1, the concept of algebraic expression
Algebraic expressions are general terms for monomials and polynomials. A monomial is a formula composed of the product of numbers and letters, and a polynomial is a formula composed of monomials. In this chapter, we learned how to simplify and calculate algebraic expressions.
2. The essence of algebraic expressions
Algebraic expressions have some special properties, which are very useful in subsequent operations. For example, the multiplication of algebraic expressions satisfies the distribution law, that is, A (B+C) = AB+AC; The division of algebra satisfies the inverse distribution law, that is, A ÷ (B+C) = A ÷ B+A ÷ C. In addition, we also learned how to simplify and deform by using the properties of algebra.
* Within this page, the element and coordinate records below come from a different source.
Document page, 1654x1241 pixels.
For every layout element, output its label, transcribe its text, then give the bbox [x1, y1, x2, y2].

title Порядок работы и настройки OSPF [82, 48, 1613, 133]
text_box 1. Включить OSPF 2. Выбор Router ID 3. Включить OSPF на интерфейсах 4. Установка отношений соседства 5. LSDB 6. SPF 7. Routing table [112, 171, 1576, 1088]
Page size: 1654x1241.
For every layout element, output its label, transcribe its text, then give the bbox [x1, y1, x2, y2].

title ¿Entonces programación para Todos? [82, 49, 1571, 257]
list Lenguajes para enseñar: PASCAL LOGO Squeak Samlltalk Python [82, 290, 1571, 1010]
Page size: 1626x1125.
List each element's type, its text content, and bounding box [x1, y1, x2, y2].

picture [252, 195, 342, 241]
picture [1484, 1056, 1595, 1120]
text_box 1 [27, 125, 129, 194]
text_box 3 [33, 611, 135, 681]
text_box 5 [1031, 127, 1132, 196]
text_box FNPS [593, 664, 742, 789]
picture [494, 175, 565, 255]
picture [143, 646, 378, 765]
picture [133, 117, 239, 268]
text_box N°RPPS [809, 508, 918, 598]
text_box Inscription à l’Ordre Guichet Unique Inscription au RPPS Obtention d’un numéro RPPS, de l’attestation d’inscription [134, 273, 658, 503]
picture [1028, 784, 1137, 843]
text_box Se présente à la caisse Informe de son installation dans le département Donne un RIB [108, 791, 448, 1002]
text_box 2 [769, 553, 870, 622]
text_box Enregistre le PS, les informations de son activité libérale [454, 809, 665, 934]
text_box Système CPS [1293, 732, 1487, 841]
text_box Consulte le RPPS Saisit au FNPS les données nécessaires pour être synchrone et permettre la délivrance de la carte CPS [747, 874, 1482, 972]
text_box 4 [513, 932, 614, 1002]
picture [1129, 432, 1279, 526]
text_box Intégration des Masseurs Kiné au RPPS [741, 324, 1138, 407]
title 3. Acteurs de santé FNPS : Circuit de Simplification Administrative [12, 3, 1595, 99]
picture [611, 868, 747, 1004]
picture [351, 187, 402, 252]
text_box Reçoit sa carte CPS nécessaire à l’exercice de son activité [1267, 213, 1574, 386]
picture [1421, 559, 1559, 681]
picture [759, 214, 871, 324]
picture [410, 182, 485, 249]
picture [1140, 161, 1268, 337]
3. Algebraic expression operation
The operations of algebraic expressions include addition, subtraction, multiplication, division and multiplication. In addition and subtraction, we need to pay attention to the combination of similar items; In multiplication, we need to pay attention to the application of distribution law; In division, we need to pay attention to the use of reciprocal; In power, we need to pay attention to the meaning of indicators. Through these basic operations, we can solve some practical problems, such as calculating area and volume.
4. The application of algebraic expressions
The last part of this chapter introduces the application of algebraic expressions, such as solving practical problems, designing and optimizing schemes. These applications can help us better understand the meaning and value of algebraic expressions and improve our mathematical literacy and application ability.
Calculation skills of algebraic expressions;
1, master the algorithm.
In algebraic calculation, we must first master the algorithm. Algebraic addition, subtraction, multiplication and division all have clear arithmetic rules, which need to be carefully studied and mastered. Especially multiplication and division, we need to pay attention to some details and error-prone points.
2. Rational application of the distribution law
Distribution law is a very important property in multiplication of algebraic expressions. It allows us to calculate the results faster. For example, when calculating a(b+c), we can calculate ab and ac first, and then add them to get the result. This can avoid some repeated calculations and improve the calculation efficiency.
3. Flexible use of common factor method.
Common factor method is an important skill in algebraic expression multiplication. By extracting the common factor, we can transform a polynomial into the product of several monomials, which is easier to simplify and deform. For example, in calculating (a+b)(a? B), we can extract a and b respectively, and get a(a? b)+b(a? B), and then calculate.
4. Pay attention to symbols and brackets
When calculating algebraic expressions, you need to pay attention to symbols and parentheses. Especially for polynomial operations, it is necessary to calculate the contents in brackets first, and then calculate the parts outside brackets. At the same time, we need to pay attention to the change of symbols and the order of operations to avoid wrong results.